The Securities and Exchange Commission (SEC) has adopted a rule “requiring registrants to disclose material cybersecurity incidents they experience and to disclose on an annual basis material information regarding their cybersecurity risk management, strategy, and governance,” according to an SEC statement released today.
“Whether a company loses a factory in a fire — or millions of files in a cybersecurity incident — it may be material to investors,” said SEC chair Gary Gensler. “Currently, many public companies provide cybersecurity disclosure to investors. I think companies and investors alike, however, would benefit if this disclosure were made in a more consistent, comparable, and decision-useful way.
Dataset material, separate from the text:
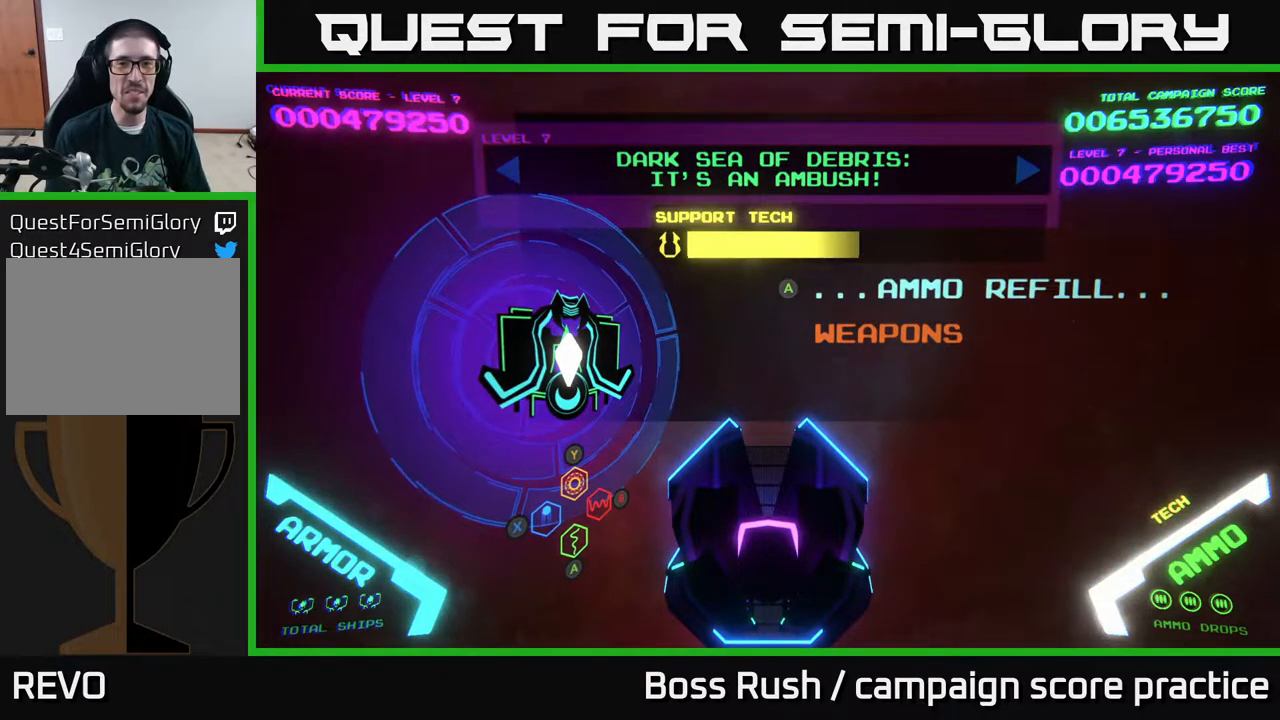
{"buttons": [], "left_stick": "center", "right_stick": "center", "events": [[100, "left_stick", "center"], [300, "A", "down"], [400, "A", "up"]]}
Through helping to ensure that companies disclose material cybersecurity information, today’s rules will benefit investors, companies, and the markets connecting them.”
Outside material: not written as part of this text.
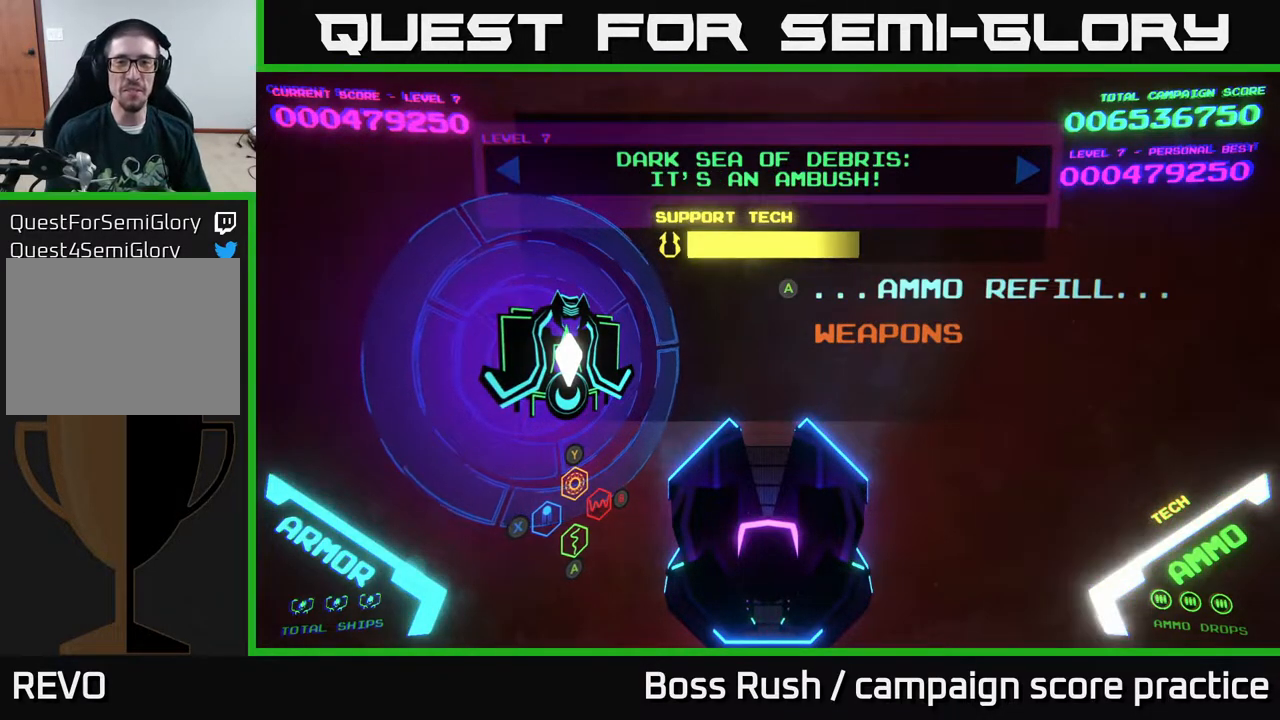
{"buttons": [], "left_stick": "center", "right_stick": "center", "events": [[383, "left_stick", "down"], [467, "left_stick", "center"]]}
The rule itself noted that “under-disclosure regarding cybersecurity persists despite the Commission’s prior guidance; investors need more timely and consistent cybersecurity disclosure to make informed investment decisions; and recent legislative and regulatory developments elsewhere in the Federal government, including those developments subsequent to the issuance of the Proposing Release such as CIRCIA and the Quantum Computing Cybersecurity Preparedness Act, while serving related purposes, will not effectuate the level of public cybersecurity disclosure needed by investors in public companies.”
The new rule requires a Form 8-K to be filed within “four business days of determining an incident was material.” However, the SEC, similar to the General Data Protection Regulation and US state data breach disclosure rules, does not specify the criteria enterprises should apply when deciding whether an incident is material or when the disclosure clock starts ticking.
As to what makes an incident material, the SEC is defining it slightly differently than it has on other matters. Traditionally, material meant anything that is significant enough to likely move the stock price — so a $20 million acquisition might be material for a smaller company but not for a much larger one. In the July 26 cybersecurity rule, the SEC took a slightly more aggressive stance, noting that information is material if it is something the investor would want to know.
“Information is material if there is a substantial likelihood that a reasonable shareholder would consider it important in making an investment decision, or if it would have significantly altered the ‘total mix’ of information made available,” the SEC stated. “Doubts as to the critical nature of the relevant information should be resolved in favor of those the statute is designed to protect, namely investors.”
The SEC also excluded some specific details.
“This requirement would not extend to specific, technical information about the registrant’s planned response to the incident or its cybersecurity systems, related networks and devices, or potential system vulnerabilities in such detail as would impede the registrant’s response or remediation of the incident.”